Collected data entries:

+ + + + +

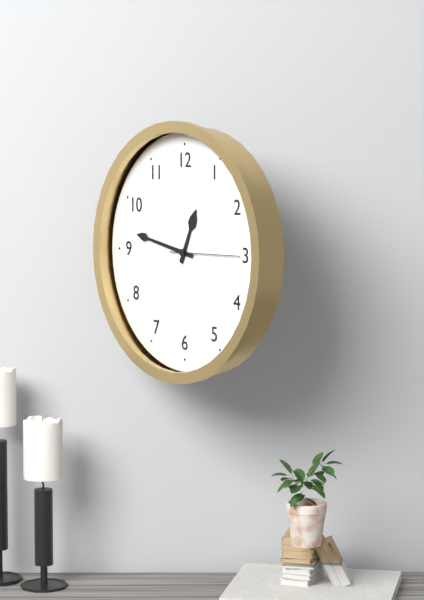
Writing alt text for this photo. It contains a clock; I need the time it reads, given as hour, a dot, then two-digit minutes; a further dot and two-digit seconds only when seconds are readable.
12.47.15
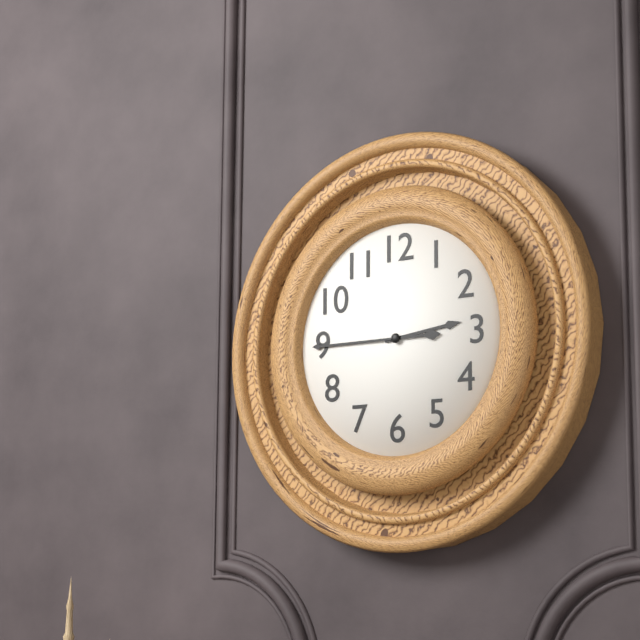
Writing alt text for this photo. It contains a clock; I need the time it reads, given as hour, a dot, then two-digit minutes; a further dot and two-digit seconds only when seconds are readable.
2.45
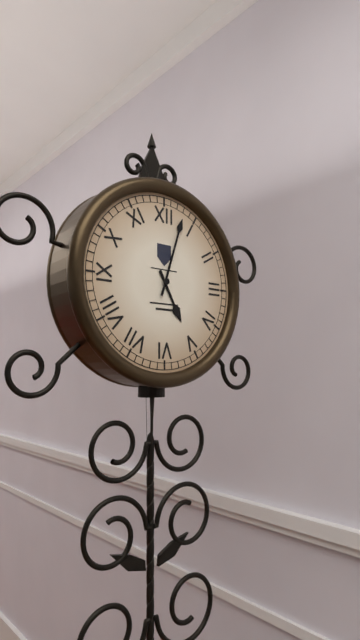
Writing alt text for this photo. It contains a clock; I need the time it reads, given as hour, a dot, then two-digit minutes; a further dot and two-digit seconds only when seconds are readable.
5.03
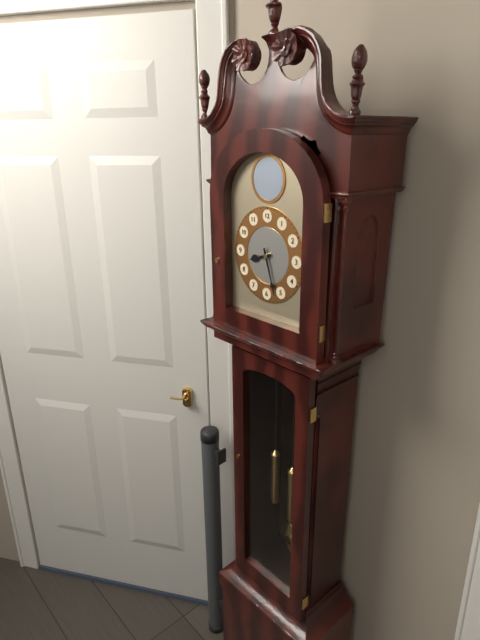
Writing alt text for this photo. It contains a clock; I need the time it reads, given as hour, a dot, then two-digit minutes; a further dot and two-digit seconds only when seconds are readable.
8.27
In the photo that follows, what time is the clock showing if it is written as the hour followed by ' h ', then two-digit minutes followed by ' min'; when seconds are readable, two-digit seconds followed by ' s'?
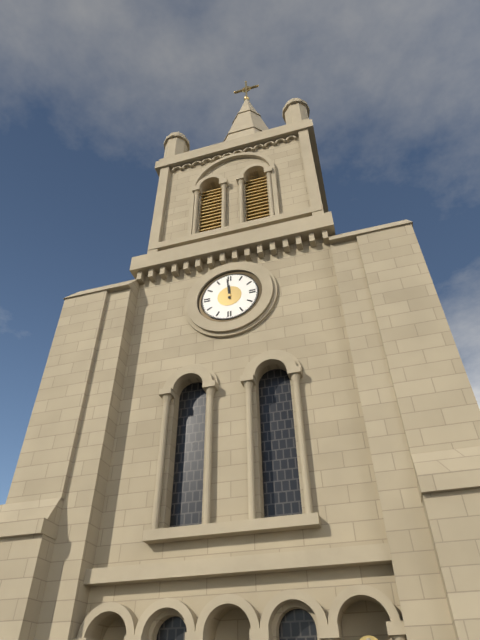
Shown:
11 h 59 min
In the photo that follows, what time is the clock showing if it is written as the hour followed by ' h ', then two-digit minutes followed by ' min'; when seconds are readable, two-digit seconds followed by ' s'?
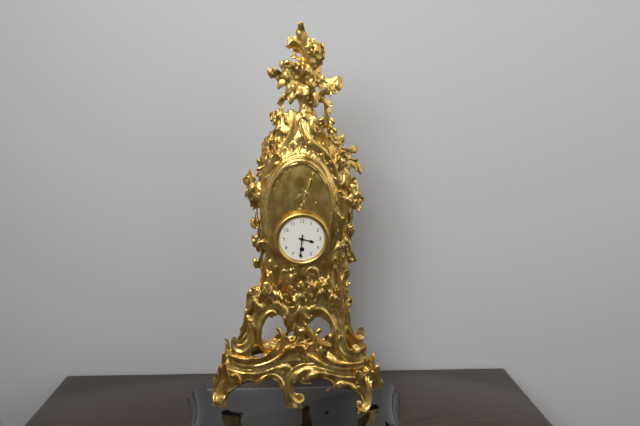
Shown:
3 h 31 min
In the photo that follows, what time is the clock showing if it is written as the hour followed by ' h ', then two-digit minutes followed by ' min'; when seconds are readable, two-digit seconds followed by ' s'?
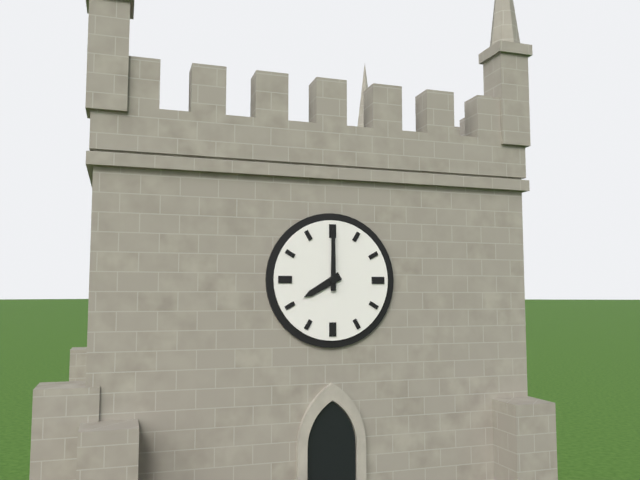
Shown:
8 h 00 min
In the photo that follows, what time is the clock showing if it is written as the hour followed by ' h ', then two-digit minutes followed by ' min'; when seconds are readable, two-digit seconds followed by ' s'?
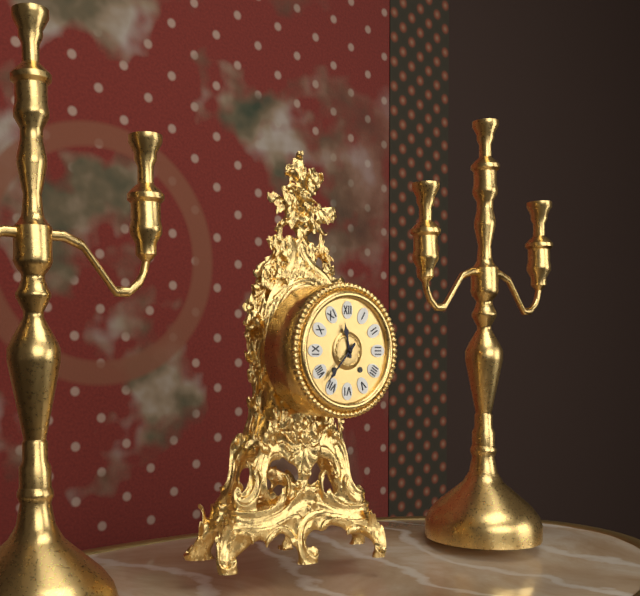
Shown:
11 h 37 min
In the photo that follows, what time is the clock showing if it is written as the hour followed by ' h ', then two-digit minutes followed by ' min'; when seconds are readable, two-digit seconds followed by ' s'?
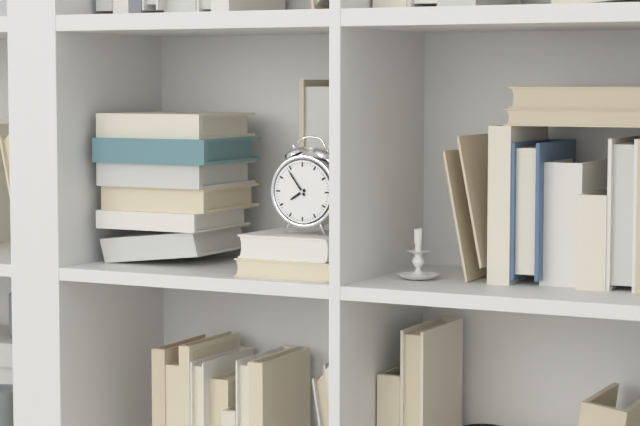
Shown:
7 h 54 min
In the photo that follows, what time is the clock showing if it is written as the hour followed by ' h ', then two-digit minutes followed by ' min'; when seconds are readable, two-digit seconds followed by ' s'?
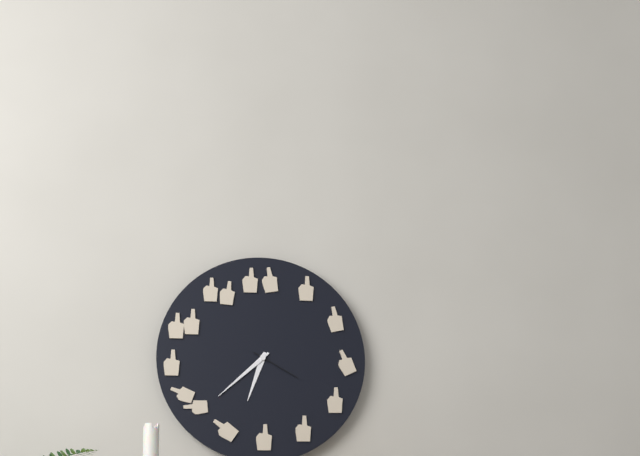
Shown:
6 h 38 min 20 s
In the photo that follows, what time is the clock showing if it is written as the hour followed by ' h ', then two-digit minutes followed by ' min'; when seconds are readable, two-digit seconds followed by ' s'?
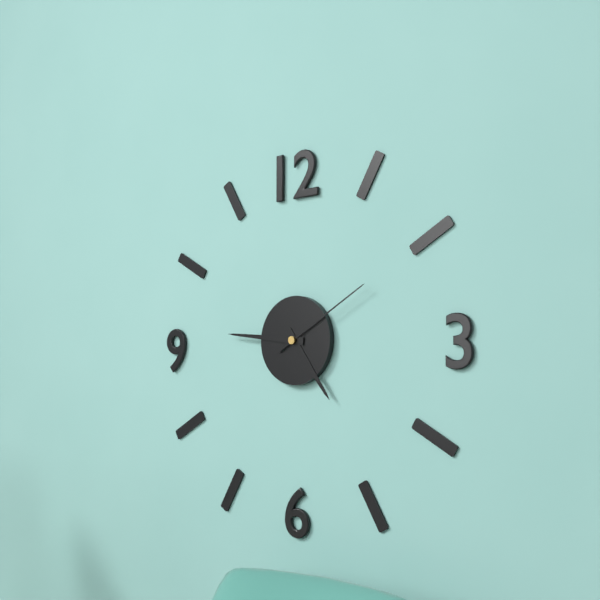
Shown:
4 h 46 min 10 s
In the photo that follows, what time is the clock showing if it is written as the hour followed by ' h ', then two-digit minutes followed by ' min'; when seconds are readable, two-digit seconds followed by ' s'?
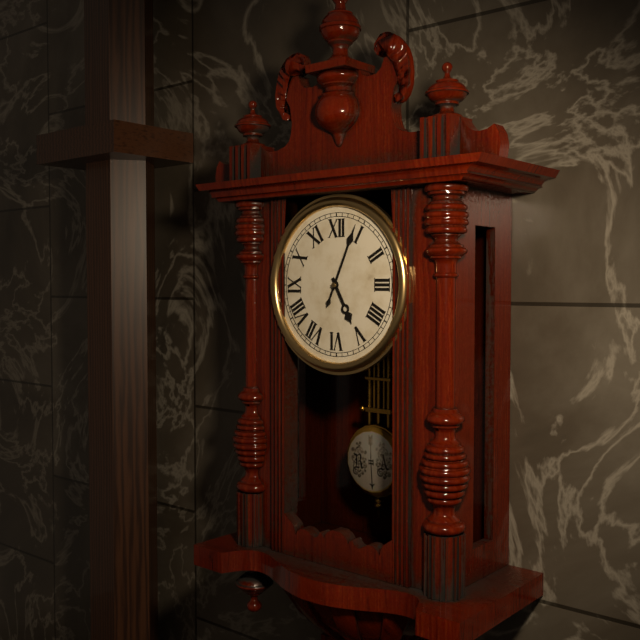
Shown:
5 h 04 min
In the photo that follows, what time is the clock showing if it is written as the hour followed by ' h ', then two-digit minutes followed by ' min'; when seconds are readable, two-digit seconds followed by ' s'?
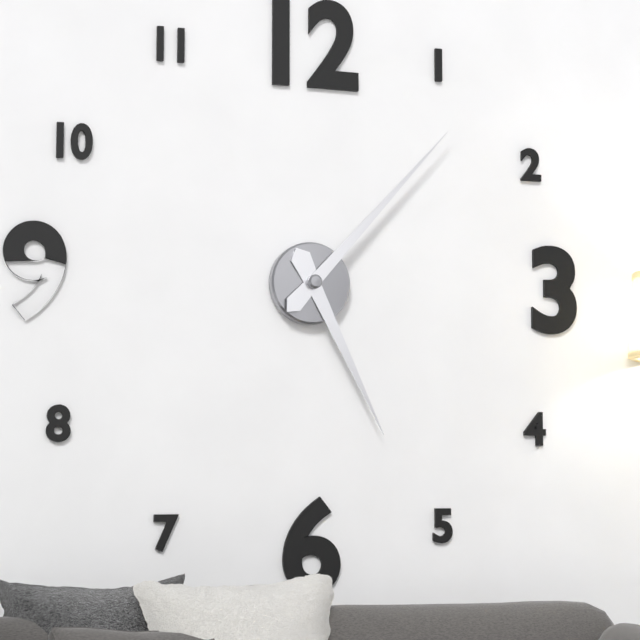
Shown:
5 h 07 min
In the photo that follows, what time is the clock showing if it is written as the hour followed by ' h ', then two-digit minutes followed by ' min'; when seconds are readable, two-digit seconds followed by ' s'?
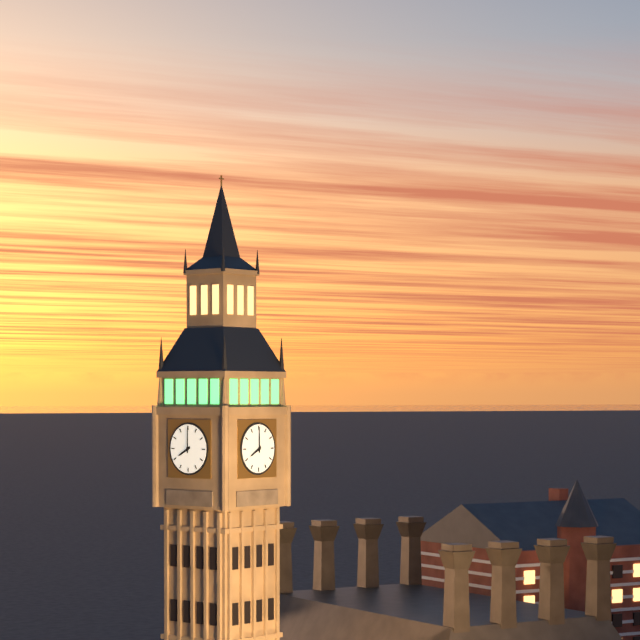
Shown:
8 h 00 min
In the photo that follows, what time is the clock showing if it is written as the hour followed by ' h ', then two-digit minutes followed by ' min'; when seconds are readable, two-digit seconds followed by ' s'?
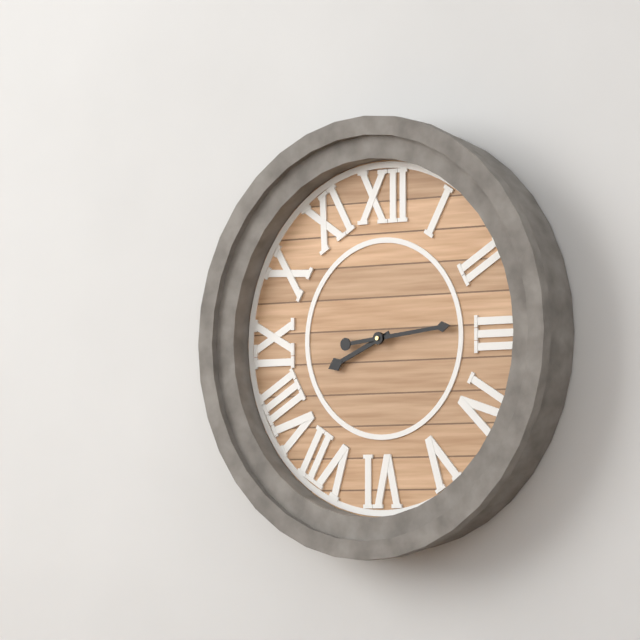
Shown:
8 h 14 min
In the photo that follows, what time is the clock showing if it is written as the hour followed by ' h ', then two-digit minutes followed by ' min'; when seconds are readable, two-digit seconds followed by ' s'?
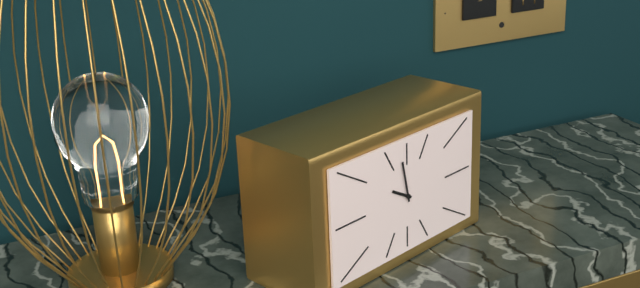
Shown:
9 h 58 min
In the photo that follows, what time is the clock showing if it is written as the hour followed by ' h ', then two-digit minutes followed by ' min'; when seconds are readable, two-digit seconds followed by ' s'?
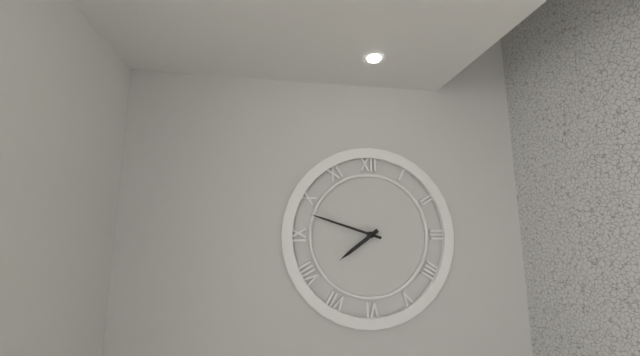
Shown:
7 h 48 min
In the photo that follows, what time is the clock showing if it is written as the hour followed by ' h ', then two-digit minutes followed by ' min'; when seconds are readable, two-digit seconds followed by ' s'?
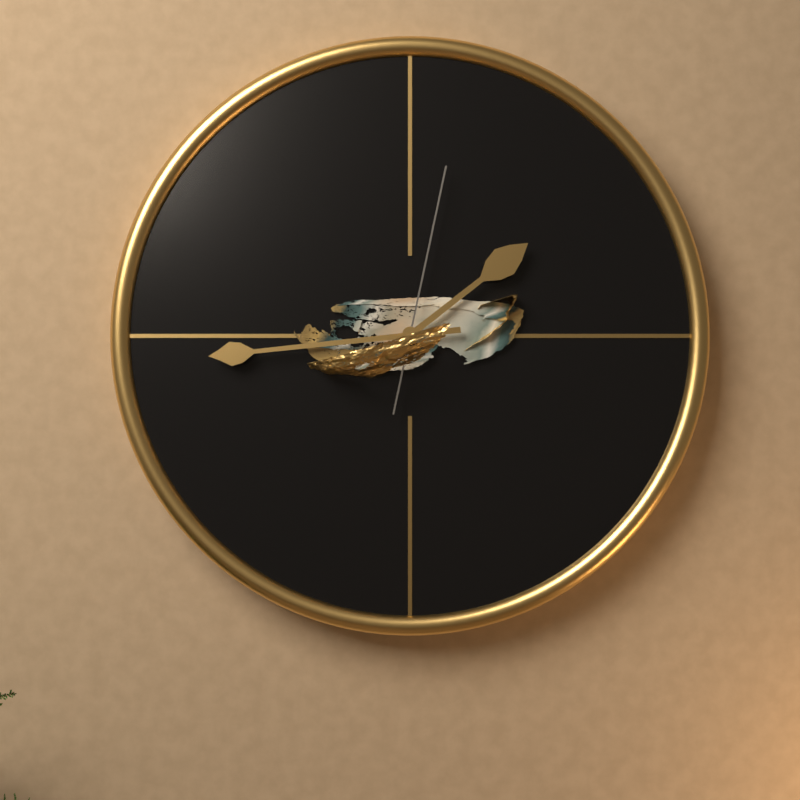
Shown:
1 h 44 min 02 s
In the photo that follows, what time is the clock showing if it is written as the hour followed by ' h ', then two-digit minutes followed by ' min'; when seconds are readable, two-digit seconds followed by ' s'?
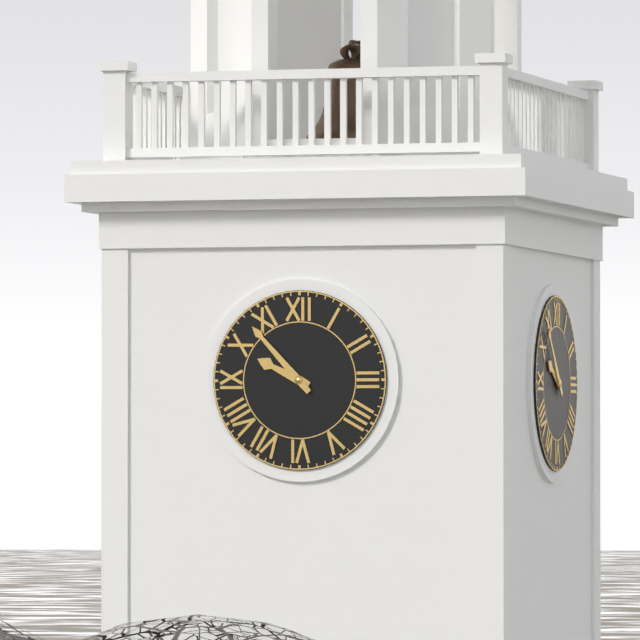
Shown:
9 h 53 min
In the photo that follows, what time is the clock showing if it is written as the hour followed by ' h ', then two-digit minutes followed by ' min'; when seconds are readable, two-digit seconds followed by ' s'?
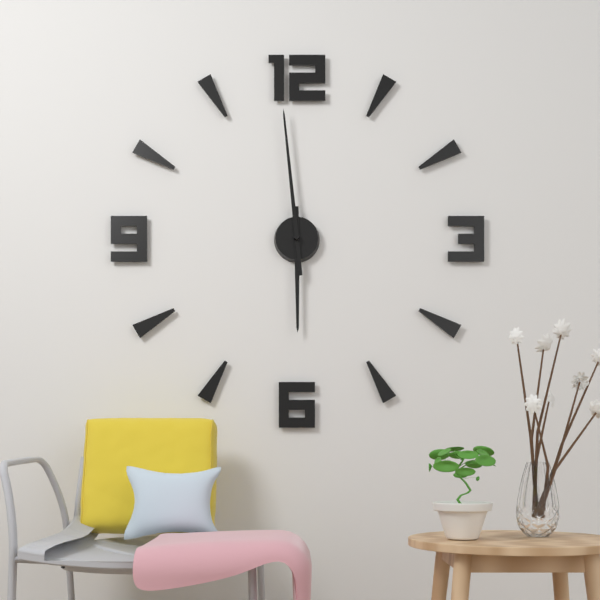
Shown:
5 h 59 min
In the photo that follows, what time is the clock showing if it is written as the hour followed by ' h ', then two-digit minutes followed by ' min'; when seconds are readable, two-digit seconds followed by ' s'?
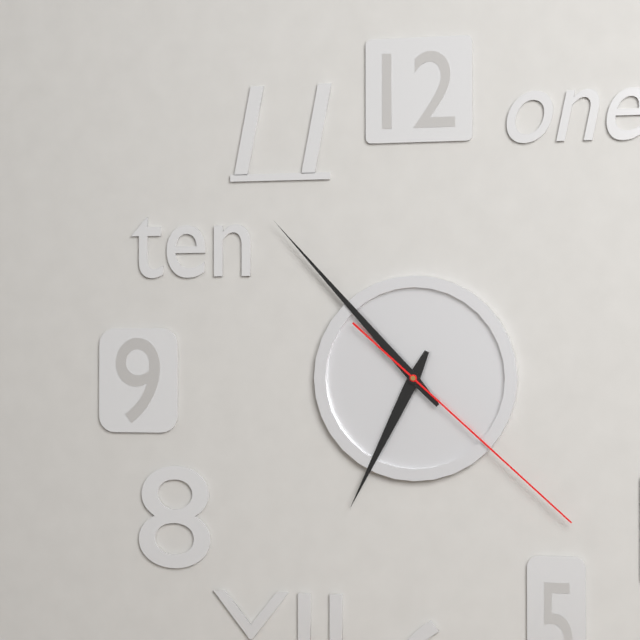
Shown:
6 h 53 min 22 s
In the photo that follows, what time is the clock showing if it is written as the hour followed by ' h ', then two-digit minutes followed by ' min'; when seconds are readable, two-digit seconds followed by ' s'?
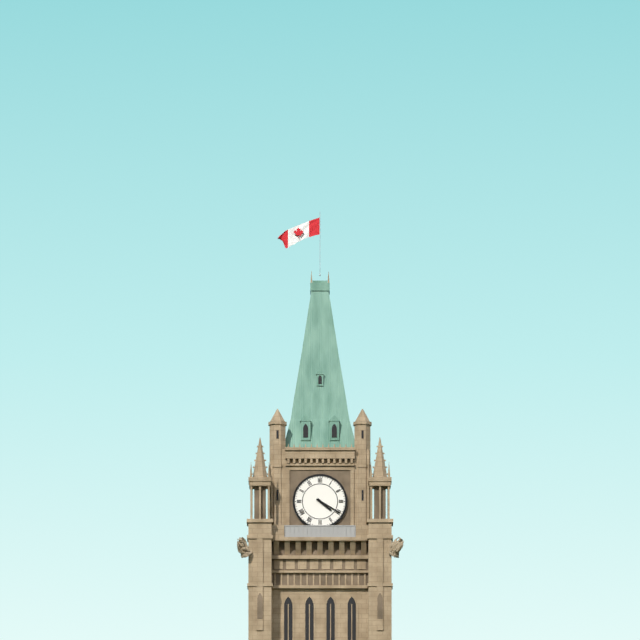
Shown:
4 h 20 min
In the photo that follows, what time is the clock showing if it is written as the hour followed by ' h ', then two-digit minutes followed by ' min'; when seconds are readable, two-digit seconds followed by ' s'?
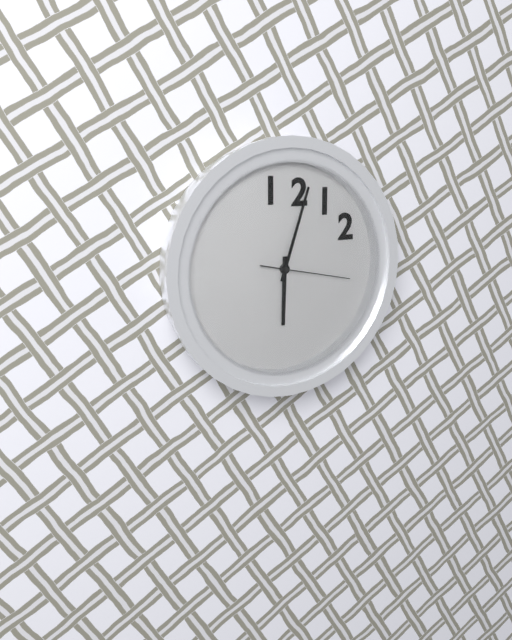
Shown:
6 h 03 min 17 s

+ + + + +

Swap "photo" for "image" in everything from the start of the records down to the line containing "11 h 59 min", keeping all else unchanged. Leave the pictures out of your answer.

Writing alt text for this image. It contains a clock; I need the time it reads, given as hour, a dot, then two-digit minutes; a further dot and two-digit seconds only when seconds are readable.
12.47.15
Writing alt text for this image. It contains a clock; I need the time it reads, given as hour, a dot, then two-digit minutes; a further dot and two-digit seconds only when seconds are readable.
2.45
Writing alt text for this image. It contains a clock; I need the time it reads, given as hour, a dot, then two-digit minutes; a further dot and two-digit seconds only when seconds are readable.
5.03
Writing alt text for this image. It contains a clock; I need the time it reads, given as hour, a dot, then two-digit minutes; a further dot and two-digit seconds only when seconds are readable.
8.27
In the image that follows, what time is the clock showing if it is written as the hour followed by ' h ', then two-digit minutes followed by ' min'; when seconds are readable, two-digit seconds followed by ' s'?
Shown:
11 h 59 min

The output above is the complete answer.